Sermons

Summary: This sermon is about setting goals for the new year, making a plan to realistically achieve those goals and having persistence to follow your plan to the end.

Reaching Forth in the New Year

Chuck Sligh

January 3, 2010 (AM) / January 4, 2015 (PM)

TEXT: Philippians 3:12-14– “Not as though I had already attained, either were already perfect: but I follow after, if that I may apprehend that for which also I am apprehended of Christ Jesus. 13 Brethren, I count not myself to have apprehended: but this one thing I do, forgetting those things which are behind, and reaching forth unto those things which are before, 14 I press toward the mark for the prize of the high calling of God in Christ Jesus.”

INTRODUCTION

A few days ago we began a new year. Traditionally, we make New Years Resolutions, but we don’t always do so well, do we?

Joke – Dan Mahan was quoted as saying, “It’s time to make New Year resolutions. Have you made yours yet? Last New Years I made 6 resolutions and I am proud to say that I kept them all year long. I kept them in an envelope in the top drawer of my desk!”

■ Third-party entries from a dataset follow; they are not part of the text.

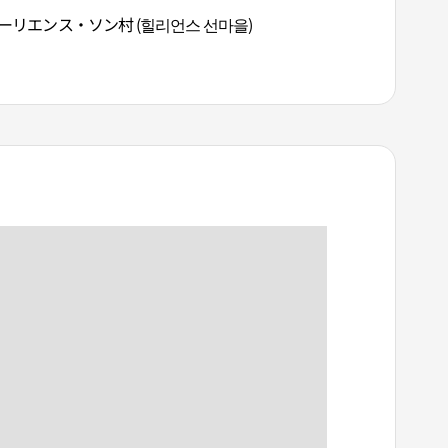
ーリエンス・ソン村 (힐리언스 선마을)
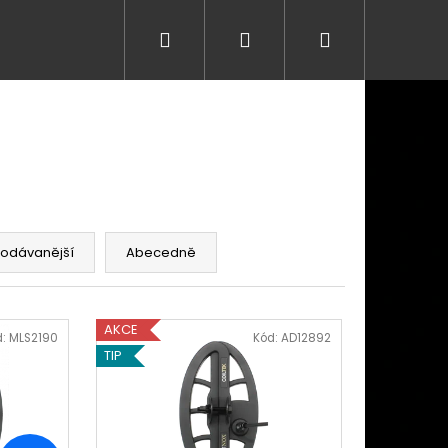
Hledat
Přihlášení
Nákupní
košík
rodávanější
Abecedně
AKCE
d:
MLS2190
Kód:
AD12892
TIP
Následující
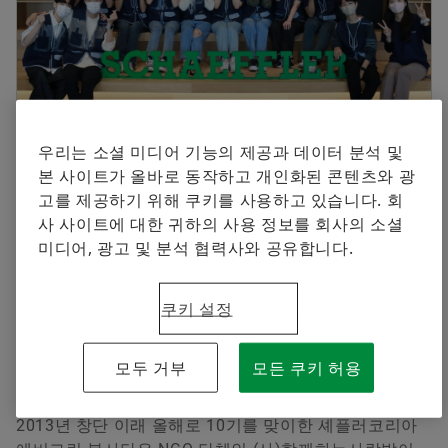
셰플러에 오신 것을 환영합니다.
브랜드 보호
Manager, Communication and Branding Schaeffler
지금 주문하기
Special Machinery
Korea
+82 2 311 3019
info.kr@schaeffler.com
우리는 소셜 미디어 기능의 제공과 데이터 분석 및
본 사이트가 올바로 동작하고 개인화된 콘텐츠와 광
2022-09-26 | Seoul
고를 제공하기 위해 쿠키를 사용하고 있습니다. 회
올해로 10년째 이어지는 셰플러코리아의 나눔과 상생
사 사이트에 대한 귀하의 사용 정보를 회사의 소셜
의 가치 실현
미디어, 광고 및 분석 협력사와 공유합니다.
‘에버그린 10기’ 단원들에게 수료증, 수료패 전달
쿠키 설정
글로벌 자동차 및 산업기계용 정밀 부품과 시스템 공급업
체인 셰플러코리아는 대학생 봉사단 ‘에버그린 10기’ 해
모두 거부
모든 쿠키 허용
단식을 지난 24일 셰플러코리아 여의도 사무소에서 진행
했다.
2013년 창단 이래 올해로 10기를 맞이한 셰플러코리아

Illus. – I read this week about a high school principal who decided to post his teachers’ new year’s resolutions on the bulletin board. As the teachers gathered around the bulletin board, a great commotion started. One of the teachers was complaining.

“Why weren’t my resolutions posted?” she protested.

She was throwing such a temper tantrum that the principal hurried to his office to see if he had overlooked her resolutions. Sure enough, he had mislaid them on his desk. As he read her resolutions he was astounded. This teacher’s first resolution was not to let little things upset her in the New Year!

Well, why do we make New Year’s resolutions? We do them because we recognize that we need to improve on some areas in our lives. We can’t change the previous year, but we can do something about a new year.

But I hope your resolutions this year are a little deeper than “I resolve to lose 20 pounds.” There’d be nothing wrong with those kinds of resolutions, of course. In fact, I could stand to make that resolution this year myself after packing on a few pounds myself during the Christmas season.

Illus. – Katina Fisher writes about helping one another with their New Year’s diets: “My friend Kimberly announced that she had started a diet to lose some pounds she had put on recently. ‘Good!’ I exclaimed. ‘I’m ready to start a diet too. We can be dieting buddies and help each other out. When I feel the urge to drive out and get a burger and fries, I’ll call you first.’ ‘Great!’ she replied. ‘I'll ride with you.’”

Nothing wrong with that kind of resolution, but as I said, I hope you went a little deeper than that and had some loftier goals than merely physical goals.

I don’t know about you, but as I enter a new year, I want to make my life count for God. I hope you have some goals that encompass making your life count more for God in 2010. I don’t suppose anyone was more successful at making his life count for God than the Apostle Paul, other than the Lord Jesus Himself.

In our text, Paul tells the secret to his extraordinary success at making his life count for God.

Let’s look and see how he did it:

I. PAUL HAD A PURPOSE – Verse 12 –“Not as though I had already attained, either were already perfect: but I follow after, if that I may apprehend that for which also I am apprehended of Christ Jesus.”

What was Paul’s goal? I think Paul was saying he had not arrived spiritually, so he sought for spiritual growth and maturity Peter tell us in 2 Peter 3:18 to “…grow in grace, and in the knowledge of our Lord and Savior Jesus Christ.”

This was Paul’s main desire—to grow in the Lord. In order to make your life count, you, like Paul, should have some spiritual goals or purposes for your Christian life, what you might call “resolutions.”

The beginning of a New Year is an excellent time to think about some goals to turn into resolutions to help you grow in the Lord.

As you do that, let me give you some guidelines on goal-setting and resolution-making:

1) First, our goals need to be RIGHT goals.

Paul said that he desired spiritual growth. What about you? What do you want to see happen in your life for the Lord in 2010?

• If you’re not sure if you are saved, you need to get some answers and get this matter of your eternal destiny squared away once and for all.

• If you’re struggling with a bad habit, make some decisions to conquer it.